D'un autre côté, c'est une très grande aggravation de peine que de
pouvoir intimer l'ordre au condamné de quitter le lieu où sont ses intérêts,
ses affaires, où il a toujours eu sa résidence.
Je demanderai donc qu'on veuille bien opérer la division et mettre aux voix
séparément la proposition de M. le ministre de la justice relative à la
surveillance.
M. le ministre de la
justice (M. d’Anethan). -
Je serai aussi court que les deux orateurs que vous venez d'entendre.
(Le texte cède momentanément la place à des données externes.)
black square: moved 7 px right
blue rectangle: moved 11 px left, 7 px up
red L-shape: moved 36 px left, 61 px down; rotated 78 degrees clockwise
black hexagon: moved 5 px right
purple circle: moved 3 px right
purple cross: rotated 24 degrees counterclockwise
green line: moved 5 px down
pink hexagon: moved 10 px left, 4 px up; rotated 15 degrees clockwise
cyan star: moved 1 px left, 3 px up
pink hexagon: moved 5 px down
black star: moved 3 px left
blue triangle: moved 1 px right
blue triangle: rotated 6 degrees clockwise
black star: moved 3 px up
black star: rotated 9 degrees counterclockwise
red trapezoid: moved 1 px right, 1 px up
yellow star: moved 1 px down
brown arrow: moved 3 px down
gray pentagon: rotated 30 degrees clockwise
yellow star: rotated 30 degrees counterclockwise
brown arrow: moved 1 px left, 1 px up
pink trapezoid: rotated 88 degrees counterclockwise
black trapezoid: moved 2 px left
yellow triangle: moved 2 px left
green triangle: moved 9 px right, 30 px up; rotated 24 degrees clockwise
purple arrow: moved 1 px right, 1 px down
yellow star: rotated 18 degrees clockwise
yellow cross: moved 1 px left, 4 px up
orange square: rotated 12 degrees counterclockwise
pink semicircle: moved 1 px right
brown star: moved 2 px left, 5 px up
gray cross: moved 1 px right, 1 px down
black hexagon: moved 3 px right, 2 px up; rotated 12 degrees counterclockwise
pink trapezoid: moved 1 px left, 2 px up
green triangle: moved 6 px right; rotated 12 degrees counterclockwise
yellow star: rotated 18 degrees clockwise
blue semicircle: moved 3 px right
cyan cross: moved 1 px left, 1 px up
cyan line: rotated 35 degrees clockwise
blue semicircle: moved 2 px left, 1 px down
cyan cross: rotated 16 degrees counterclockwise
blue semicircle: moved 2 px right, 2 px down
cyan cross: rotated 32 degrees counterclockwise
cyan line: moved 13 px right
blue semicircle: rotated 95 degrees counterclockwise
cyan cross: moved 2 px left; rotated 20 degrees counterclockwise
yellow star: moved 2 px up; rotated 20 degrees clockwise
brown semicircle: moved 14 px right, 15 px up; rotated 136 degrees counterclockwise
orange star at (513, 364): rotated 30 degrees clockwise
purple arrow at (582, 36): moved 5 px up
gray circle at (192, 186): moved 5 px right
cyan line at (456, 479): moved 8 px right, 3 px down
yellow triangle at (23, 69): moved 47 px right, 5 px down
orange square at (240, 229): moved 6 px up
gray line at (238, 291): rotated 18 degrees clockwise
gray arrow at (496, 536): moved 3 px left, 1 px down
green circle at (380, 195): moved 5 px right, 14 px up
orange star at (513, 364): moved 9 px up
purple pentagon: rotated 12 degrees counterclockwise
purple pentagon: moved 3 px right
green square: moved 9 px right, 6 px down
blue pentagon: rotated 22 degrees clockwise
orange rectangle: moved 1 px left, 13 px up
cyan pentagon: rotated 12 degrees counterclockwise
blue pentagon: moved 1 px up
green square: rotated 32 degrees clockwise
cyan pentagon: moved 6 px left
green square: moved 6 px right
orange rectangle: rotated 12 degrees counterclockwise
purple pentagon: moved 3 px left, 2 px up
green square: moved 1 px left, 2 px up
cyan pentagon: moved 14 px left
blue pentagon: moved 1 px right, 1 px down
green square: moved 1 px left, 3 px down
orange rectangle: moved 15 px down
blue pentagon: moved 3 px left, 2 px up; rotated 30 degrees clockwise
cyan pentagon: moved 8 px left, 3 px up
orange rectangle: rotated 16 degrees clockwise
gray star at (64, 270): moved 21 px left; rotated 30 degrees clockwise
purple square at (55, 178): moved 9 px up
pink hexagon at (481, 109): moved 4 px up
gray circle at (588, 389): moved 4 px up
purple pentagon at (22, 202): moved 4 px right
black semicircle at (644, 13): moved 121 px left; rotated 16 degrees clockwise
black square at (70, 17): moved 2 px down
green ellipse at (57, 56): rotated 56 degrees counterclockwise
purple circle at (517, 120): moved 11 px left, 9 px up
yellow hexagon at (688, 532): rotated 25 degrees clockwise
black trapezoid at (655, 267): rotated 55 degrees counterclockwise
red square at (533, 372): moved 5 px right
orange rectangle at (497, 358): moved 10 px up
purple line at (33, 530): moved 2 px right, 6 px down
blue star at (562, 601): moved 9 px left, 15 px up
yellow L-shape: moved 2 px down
L'honorable
M. Orts a dit que les lois de septembre n'étaient pas aussi sévères que celle
dont nous nous occupons ; il est vrai que les lois de septembre ne prononcent
pas la surveillance de la police pour |es délits de presse déférés aux cours
d'assises ; mais l'honorable membre aurait dû lire la loi dans son entier, il
se serait aperçu alors que les offenses prévues par les lois de septembre se
divisent en deux catégories : les offenses légères, celles-là ne sont pas
punies de la surveillance ; mais les offenses graves qui sont qualifiées
attentats et qui sont justiciables de la cour des pairs, peuvent être punies de
dix années de détention.
M. Orts. -
C'est le Code pénal.
M. le ministre de la justice (M. d’Anethan). - Je répète que les lois de
septembre n'ont pas prononcé la surveillance pour les cas passibles seulement
de peines correctionnelles prononcées par la cour d'assises, mais que les
offenses graves sont qualifiées attentats et peuvent entraîner la peine de 10
années de détention.
Ainsi, c’est une évidente erreur de prétendre que les lois de septembre,
quant aux délits d'offenses, commineraient des peines moins sévères que celles
que je propose.
M. Orts. - Je comprends que la loi de
septembre renvoie, quand il s'agit de faits qualifiés crimes, aux lois
ordinaires, tels sont les faits punis de détention pendant dix ans ; mais dix
années de détention, est-ce une peine correctionnelle ? Je maintiens que pour
des délits analogues à ceux que vous voulez punir, la loi de septembre ne
prononce pas la surveillance.
- La discussion est close.
M. Dubus (aîné). - Je demande la parole sur la
position de la question.
La section centrale propose la suppression de la seconde partie du
projet primitif ; il en résulte qu'on devra voter par division. La première
partie de l'article n'a donné lieu à aucune contestation ; quand on l'aura
votée, on en viendra à la deuxième, dont la section centrale a proposé le retranchement,
et ensuite à la troisième, qui est l'amendement proposé par M. le ministre.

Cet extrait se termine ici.